|
Many of you surely know that sádhaná means Tantra and Tantra means sádhaná. The word tantra can be interpreted in two ways. Behind every action, behind every expression, there is a particular sound. By hearing the sound of someones approaching footsteps, you conclude that Mr. So-and-so is coming. Every action – moving, walking, etc. – has its own sound. Sometimes human beings sit completely motionless – they are inert. The acoustic root of inertness is ta.
Often we use a special sound to help us do a particular thing. For example, while goading the bullocks of a cart, different sounds are produced at different times by the driver. In the olden days, drivers of four-wheeled horse-drawn coaches (which resemble the contemporary tom-tom) would utter a ra-ra-ra-ra sound to make the horses gallop off. And when the driver pulled the reins and shouted tha, the horses would stop. So this coach became known as a ratha: a coach which starts with a ra sound and stops with a tha sound. Many words have been created in this way.
Another example: In the olden days, orthodox people wouldnt use leather shoes and wore wooden sandals instead. (They were nothing like the laced shoes which people wear today.) Now, when they walked those wooden sandals would make a t́hak-t́hak sound. T́hakam-t́hakam karoti yah sah t́hakkura [“One who makes a t́hak-t́hak sound is called a t́hakkura.”] The surname T́hákur [anglicized “Tagore”] is derived from t́hakkura. So people who wore wooden sandals were addressed as “T́hákur Mashái”. In this way many such words have come into existence. Even today in Gujarat, you will find many people with the surname T́hákur. In Maharashtra they are named T́hákre or T́hákare.
To resume our original discussion, ta is the acoustic root of inertness or staticity. Tantra is the spiritual practice which liberates one from the bondage of staticity (ta). It makes one active and dexterous in action. It exhorts people to work, to leap headlong into action, to run, to extend their hands and feet. This is the spirit of Tantra. Taḿ jádyát tárayet yastu sah tantrah parikiirttitah.

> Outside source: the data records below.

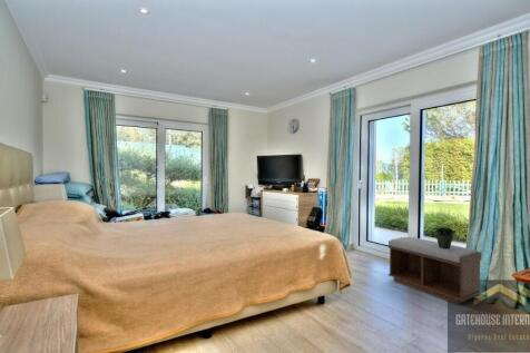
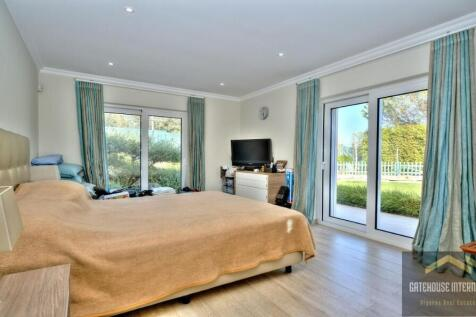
- bench [387,236,482,305]
- potted plant [433,210,458,248]
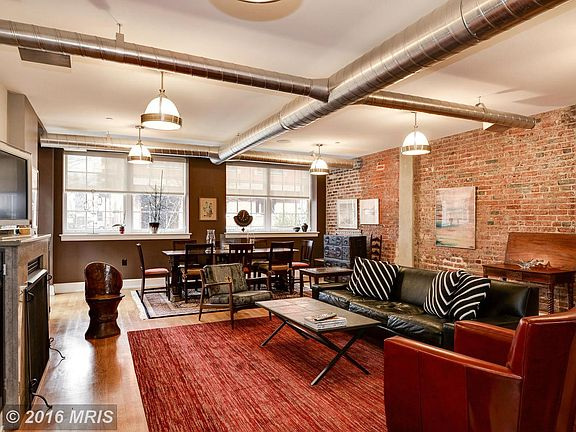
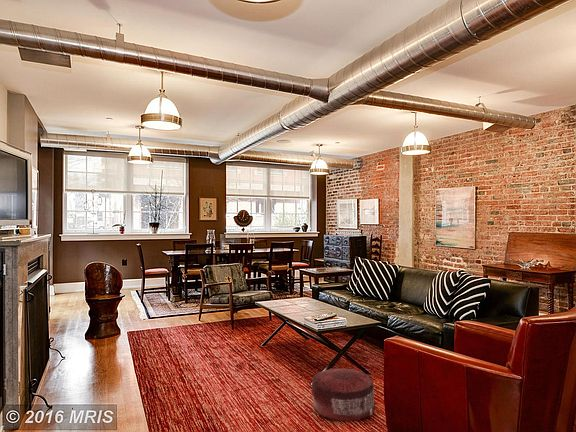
+ pouf [311,367,376,422]
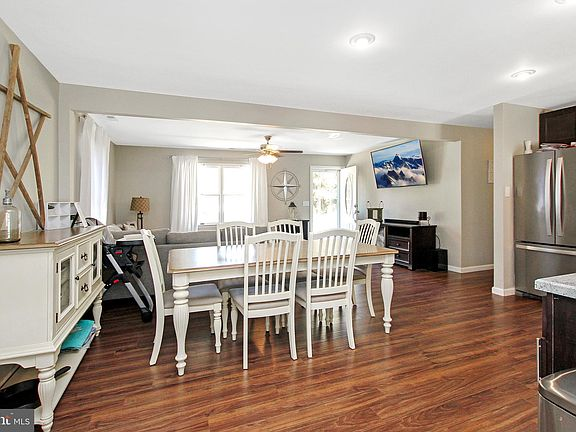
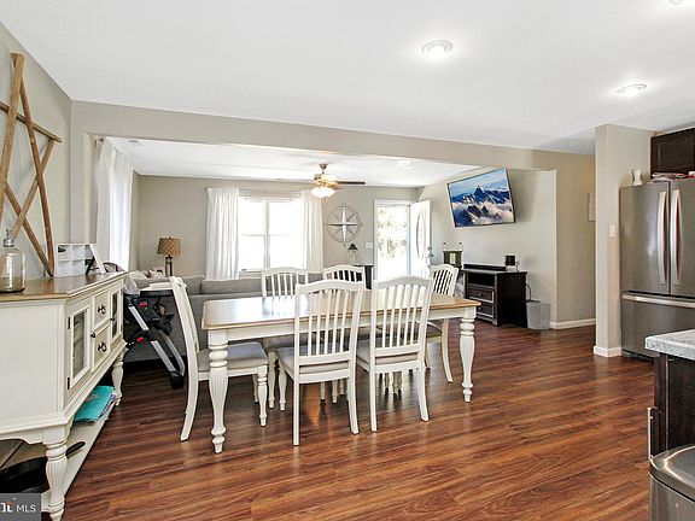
+ waste bin [526,300,551,330]
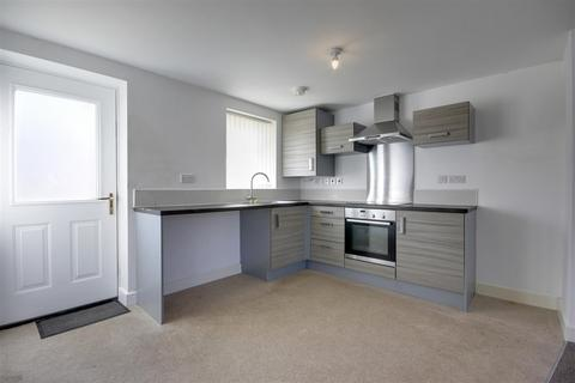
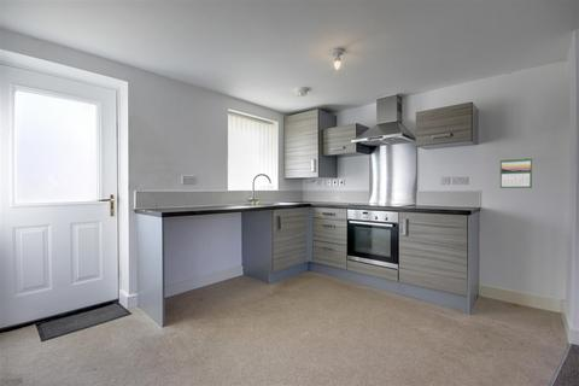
+ calendar [499,157,533,189]
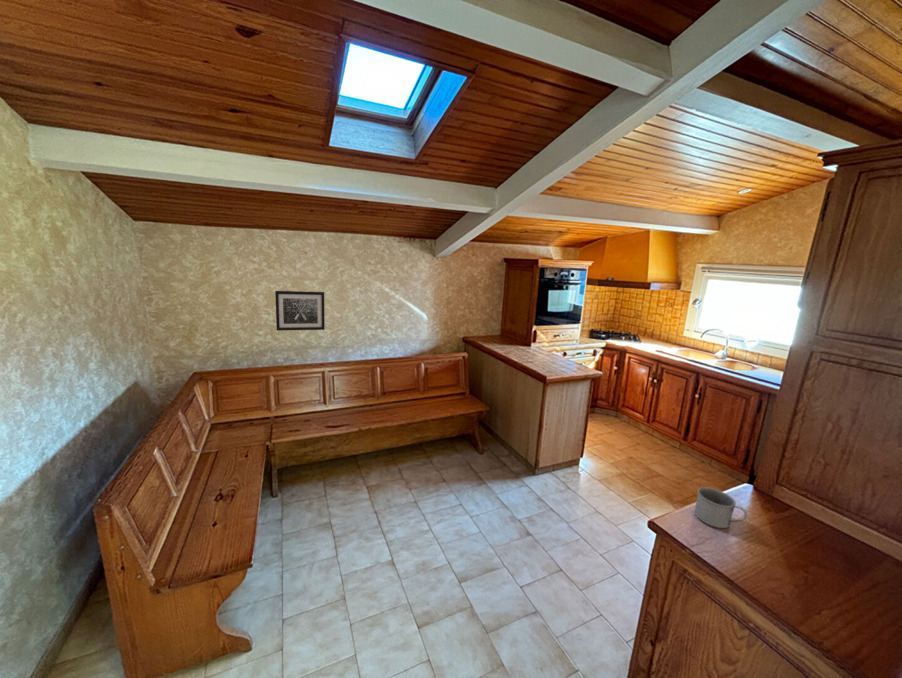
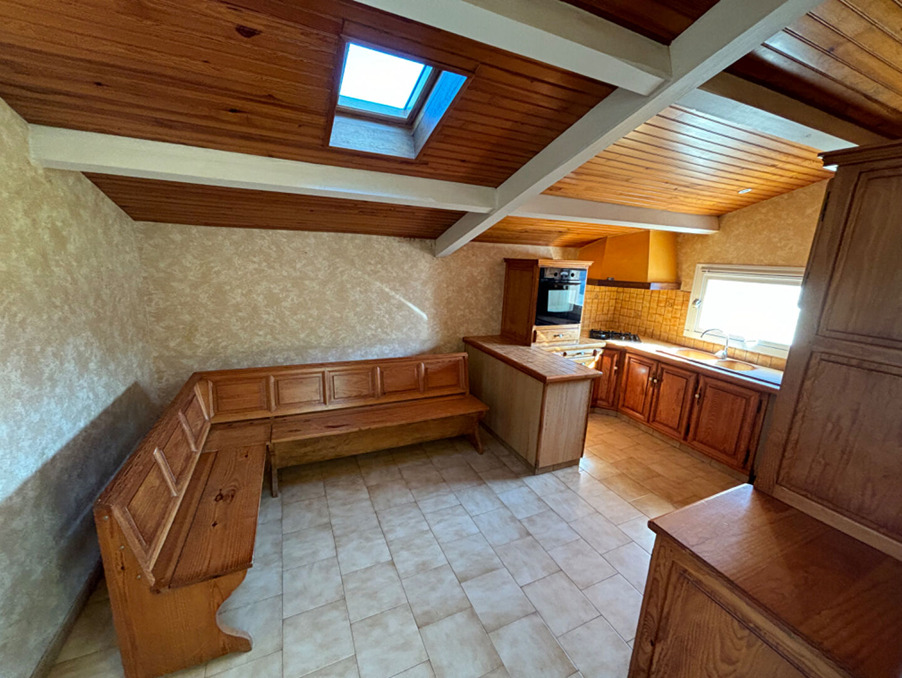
- wall art [274,290,326,332]
- mug [694,486,748,529]
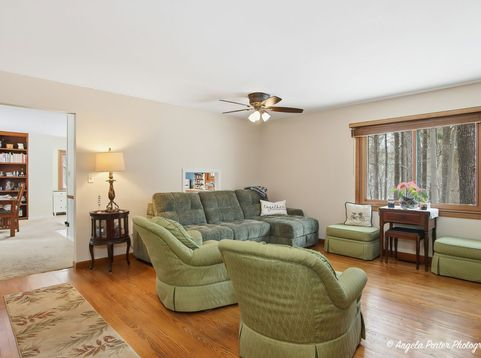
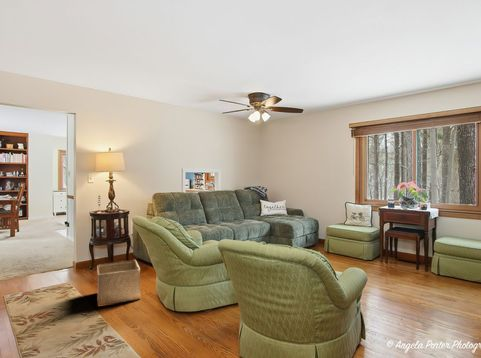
+ storage bin [96,259,142,306]
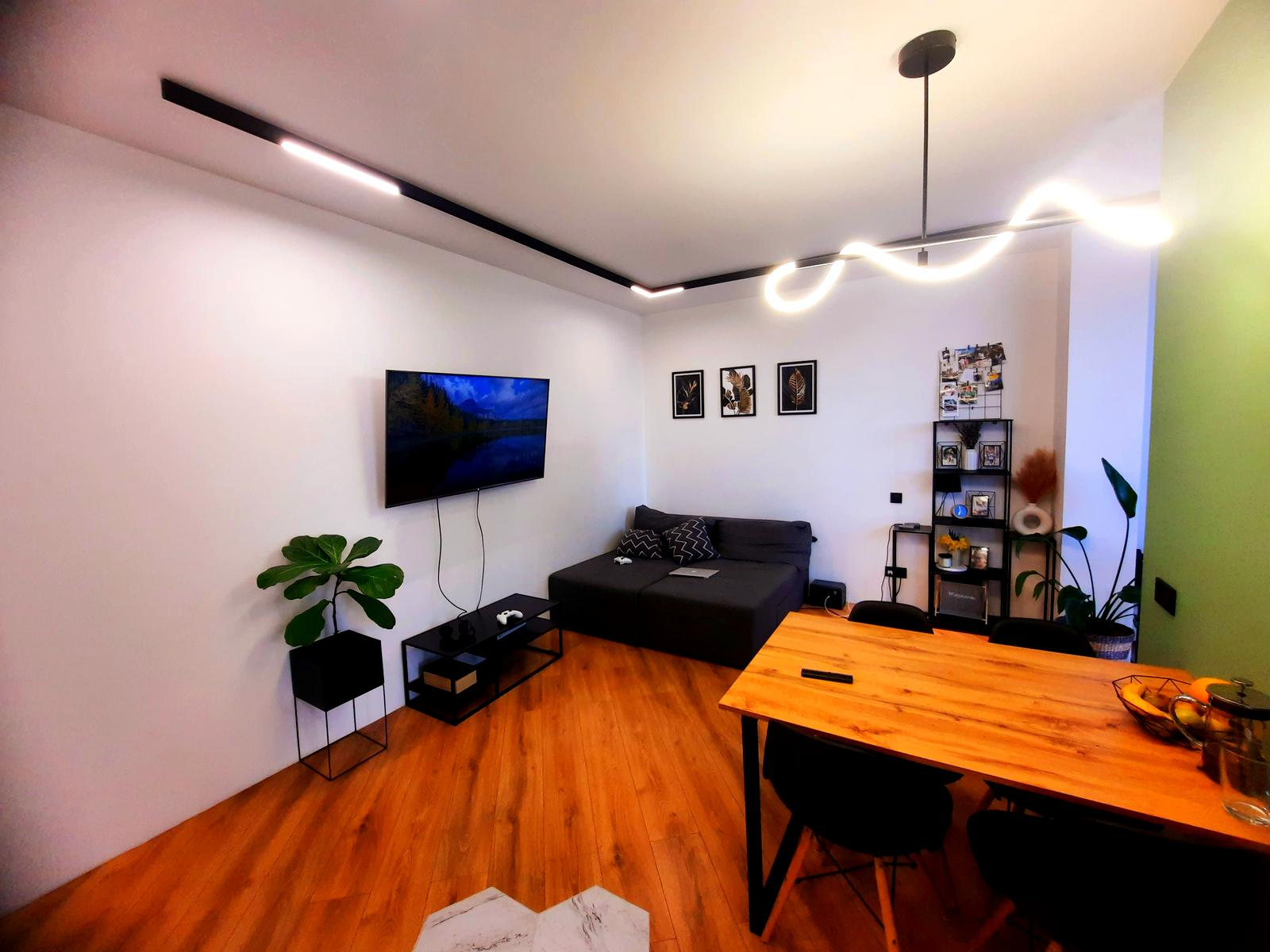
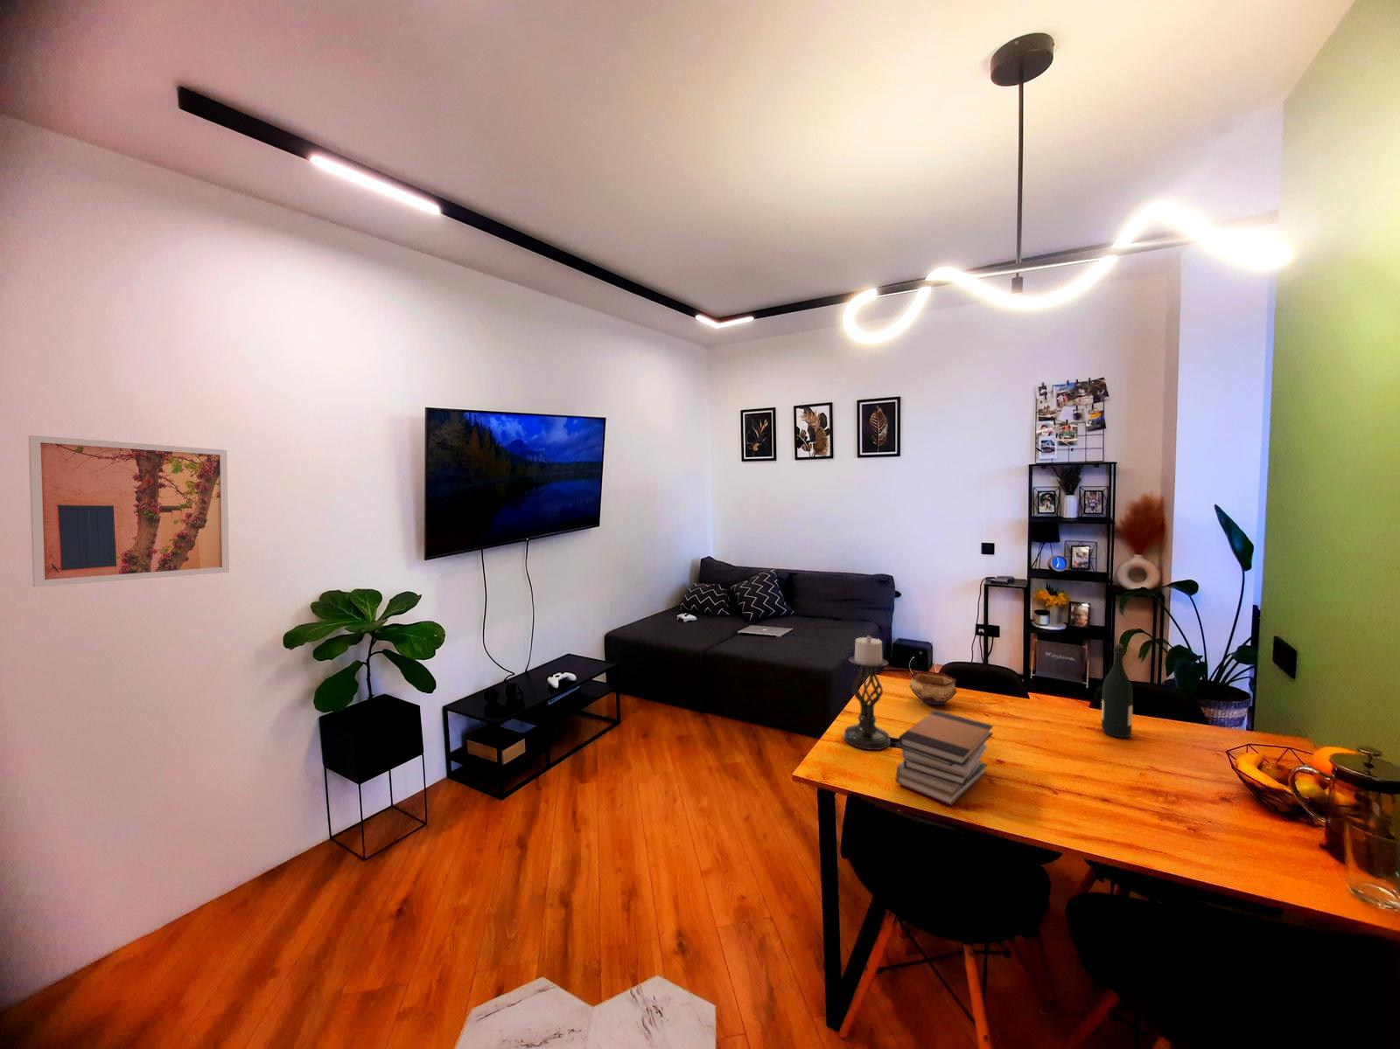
+ wine bottle [1101,642,1134,738]
+ wall art [28,434,230,587]
+ bowl [908,670,957,706]
+ candle holder [842,636,892,750]
+ book stack [895,709,994,805]
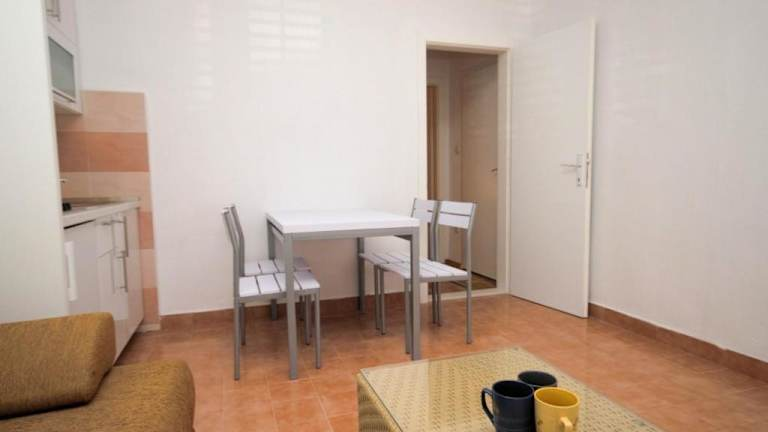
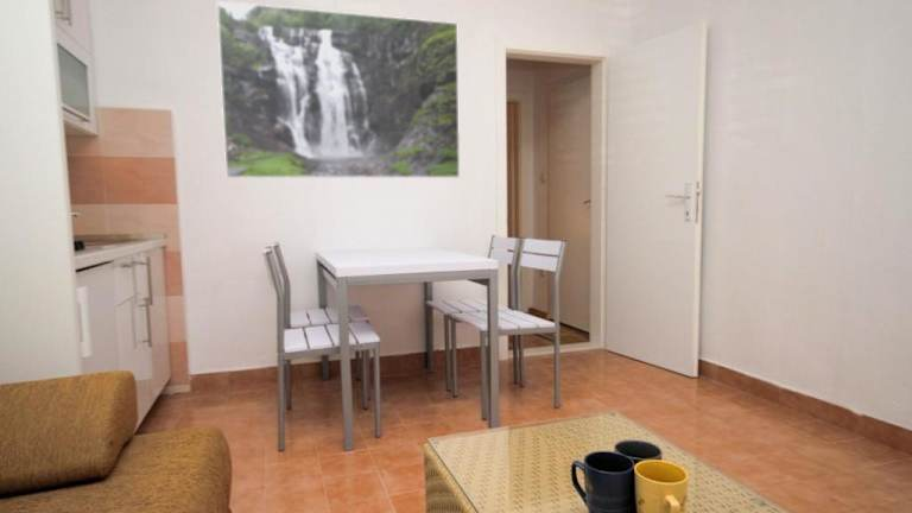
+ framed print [216,0,461,179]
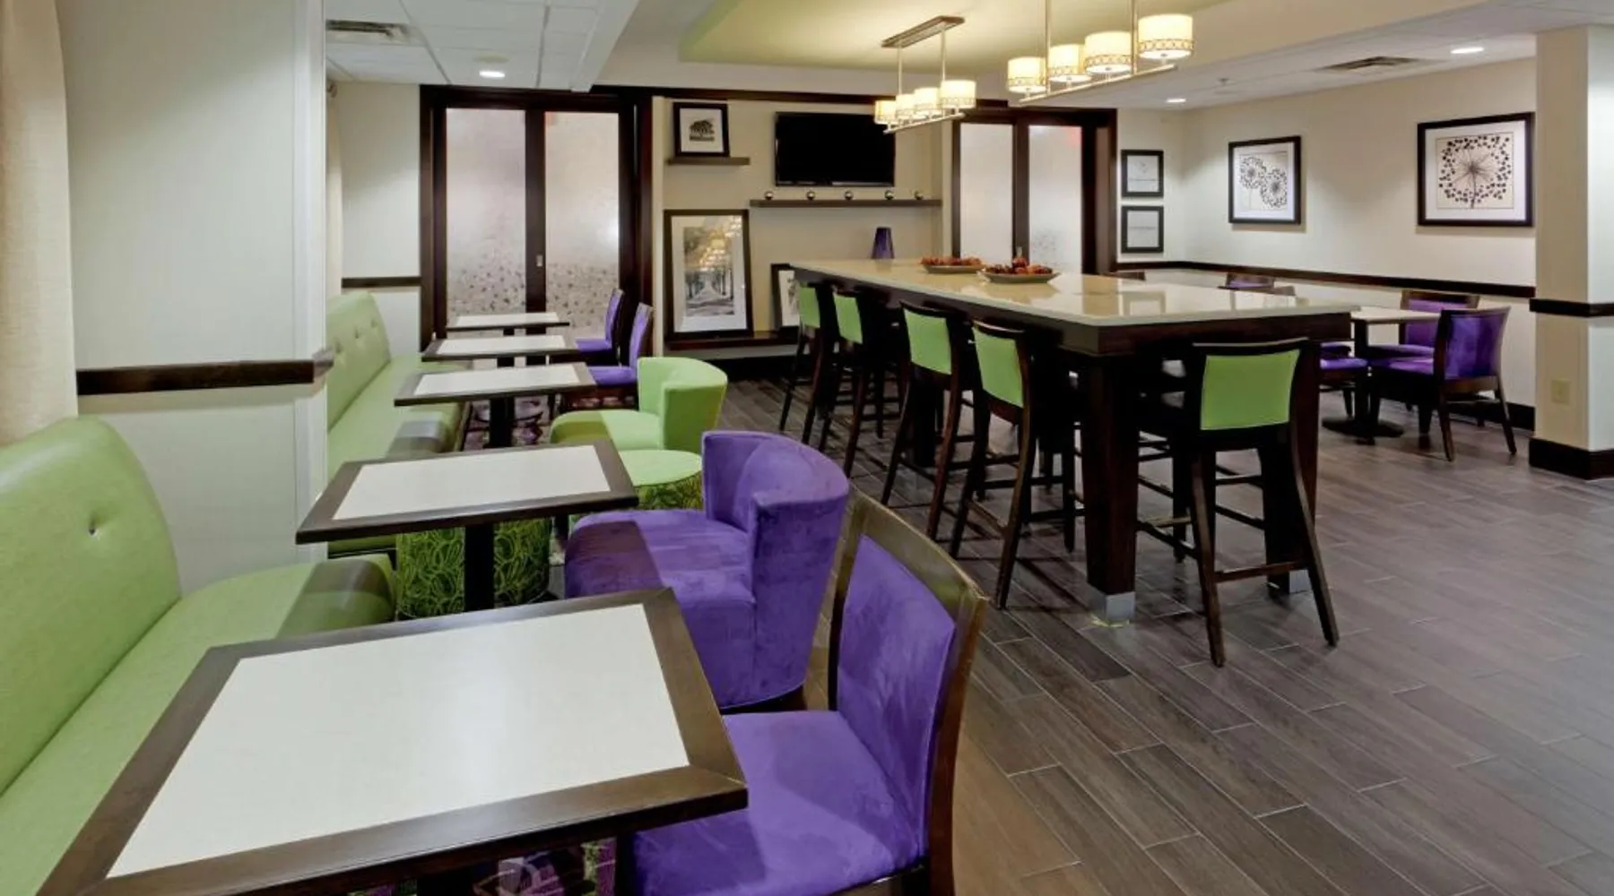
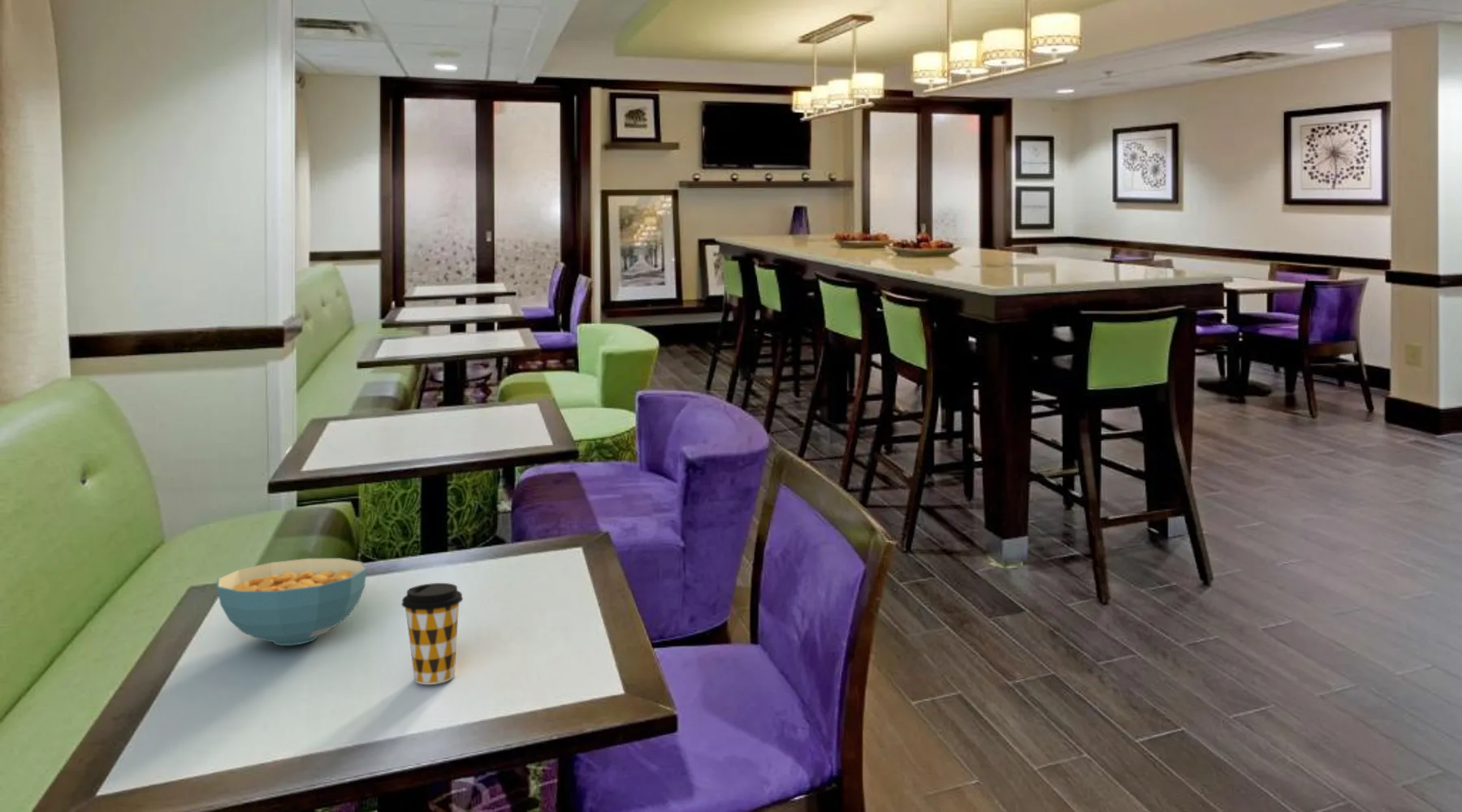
+ coffee cup [400,582,464,685]
+ cereal bowl [216,558,367,646]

So “Tantra is the practical process which removes jad́atá [dullness and inaction].” In Hindi jad́atá is called jáŕ – and winter is called jáŕa, because in the winter people sit like lumps of inert matter. When the warm wind blows they burn up that inertness. On the night of the Holi festival, observed one day before the Dol Yátrá festival, young people burn a heap of rubbish which represents the dullness of winter. The spirit of this is, “From today I shall no longer remain inert. I will not sit like a lump of clay in fear of winter.” This is called the Holi festival in northern India.
Tantra has another meaning. The Sanskrit root verb tan means “to expand”. A childs body gradually expands, and this expansion continues up till the age of thirty-nine; but the younger the person is, the faster the expansion. Young children have a big appetite; moreover, their hands and feet are constantly active, and this exercise facilitates the process of growth and expansion. As long as the body is expanding, it is called tanu; it expands in one way or another up till the age of thirty-nine. After thirty-nine years, however, the body gradually wears away: the head become bald and the skin wrinkles. At that stage the body is called shariira, which literally means “that whose nature is to wear out, to become wrinkled, and finally to be destroyed”.
So the root verb tan means to expand, and thus Tantra is the scientific process which leads to liberation through the process of expansion.
These are the two meanings of tantra: their inner spirit being the same.
What is the nature of the sádhaná of human beings? The bondages and mental limitations that afflict human beings exist not in the external sphere, but in the internal sphere. One whose mind is very narrow is a mean-minded person, whereas one whose mind is broad is a great person. Sádhaná broadens and enlarges the mind. How? It is the innate characteristic of the human mind to become as it thinks – Yádrshii bhávaná yasya siddhirbhavati tádrshii [“As you think, so you become.”] To associate oneself with Parama Puruśa, the Supreme Entity, is the actual sádhaná. There is no one greater than Parama Puruśa, and so, when the mind ideates on Him, it expands.
And when the mind expands, what will happen to the bondages of crudity imposed on it by Prakrti? As an analogy, imagine what will happen if your body has been bound with a rope and you then expand your body. What will happen to the rope? It will snap. Similarly, the moment your mind expands, the bondages of Prakrti, which had kept you so small, will snap, will be ripped apart.
This is Tantra in a nutshell. You should bear in mind that the fundamental spirit of humanity is expansion. Brahma paves the way for expansion and, in the process of expansion, liberates human beings from their bondages. This is why Tantra has been given its name. So Tantra is sádhaná and sádhaná is Tantra. Without sádhaná the practice of Tantra is impossible.